Collected data
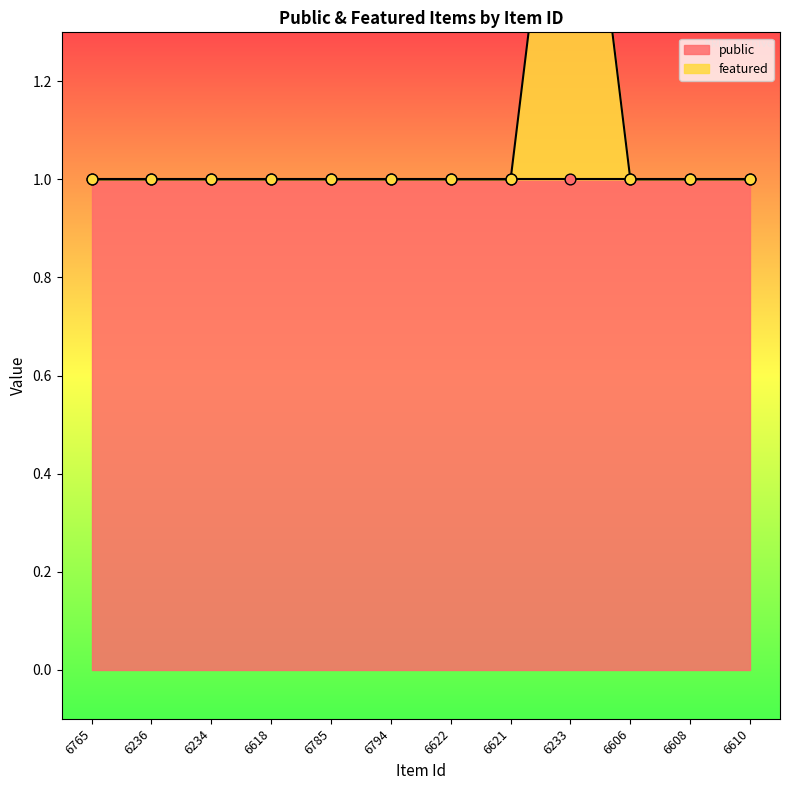

What is the change in value from 6236 to 6233?

+1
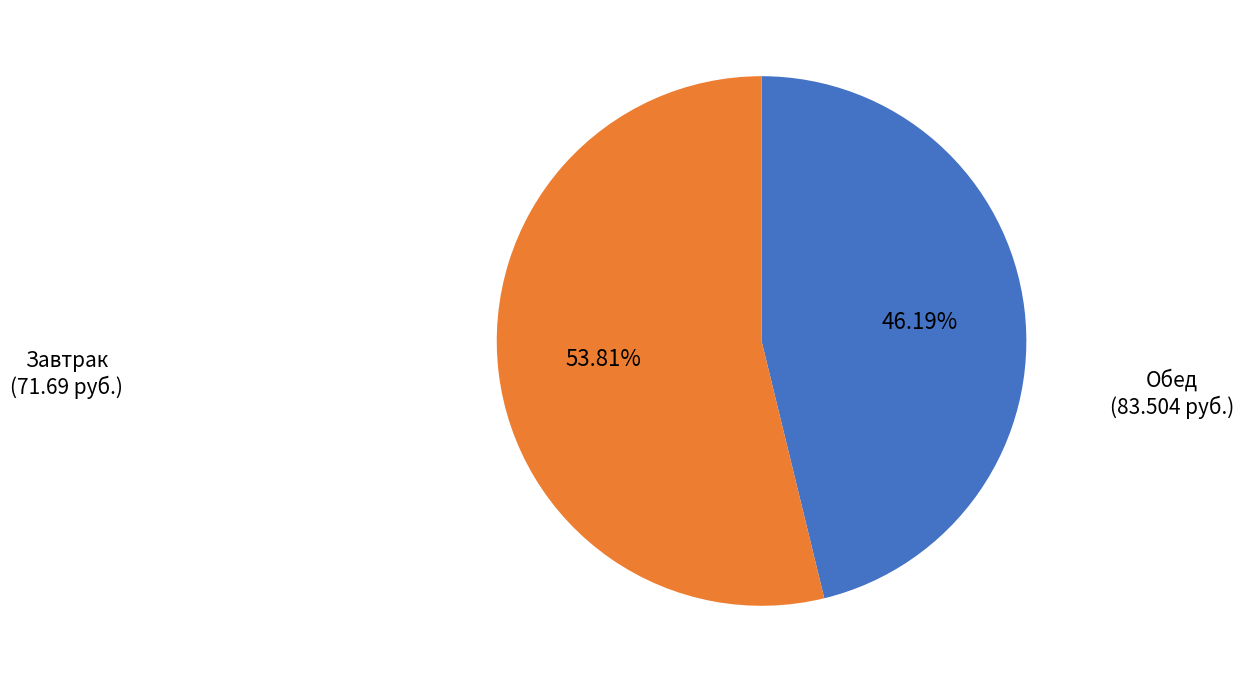

Does any single category account for the majority?

Yes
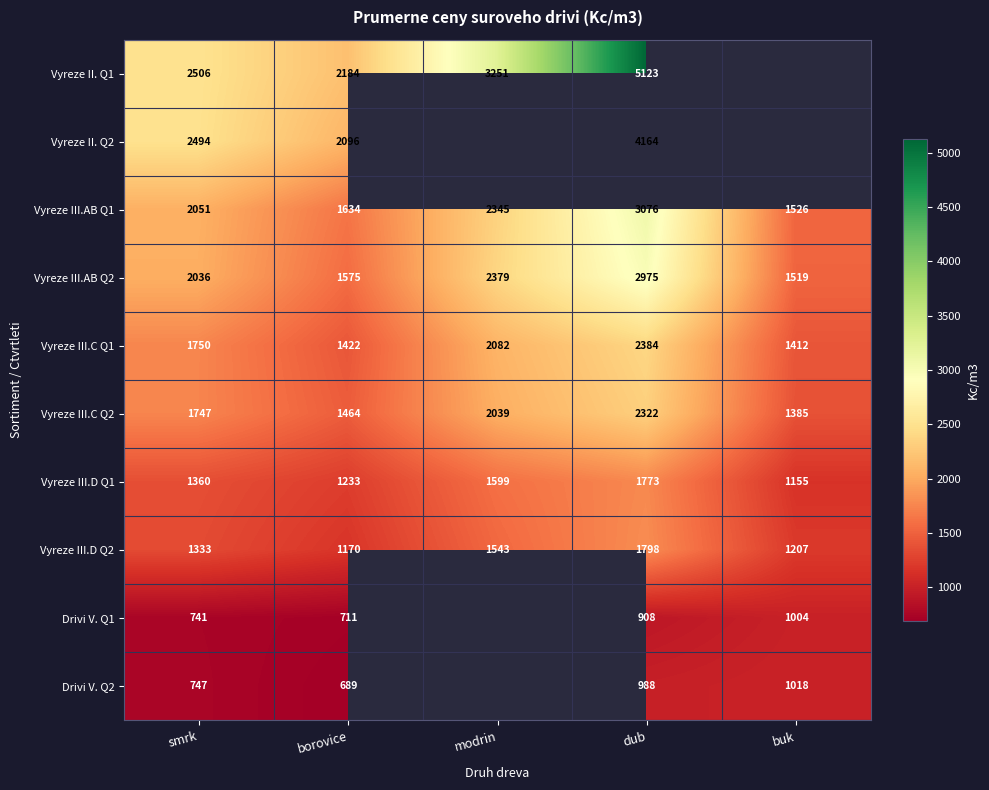

What is the sum of all Vyreze III.D Q1 values?

7120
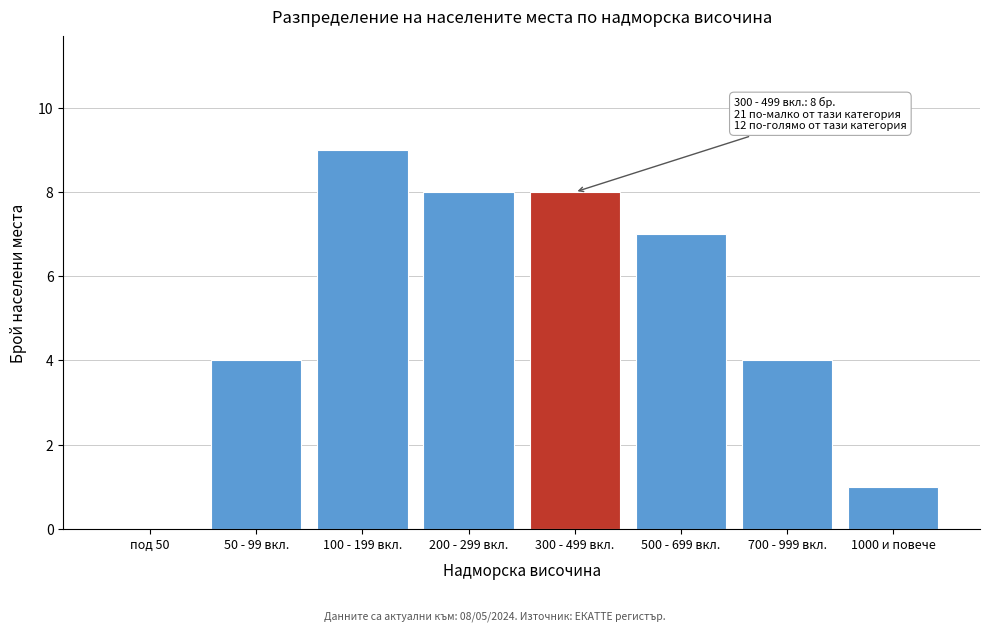

Reading left to right, list all the values displayed in this chart.

под 50=0	50 - 99 вкл.=4	100 - 199 вкл.=9	200 - 299 вкл.=8	300 - 499 вкл.=8	500 - 699 вкл.=7	700 - 999 вкл.=4	1000 и повече=1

**What to do**
Render the lines above as a Markdown table with the columns Row and Line, numbering the rows and omitting blank lines. Leave the pictures out of the table.

**Written solution**
| Row | Line |
|---|---|
| 1 | What is the change in value from 6236 to 6233? |
| 2 | +1 |
| 3 | Does any single category account for the majority? |
| 4 | Yes |
| 5 | What is the sum of all Vyreze III.D Q1 values? |
| 6 | 7120 |
| 7 | Reading left to right, list all the values displayed in this chart. |
| 8 | под 50=0	50 - 99 вкл.=4	100 - 199 вкл.=9	200 - 299 вкл.=8	300 - 499 вкл.=8	500 - 699 вкл.=7	700 - 999 вкл.=4	1000 и повече=1 |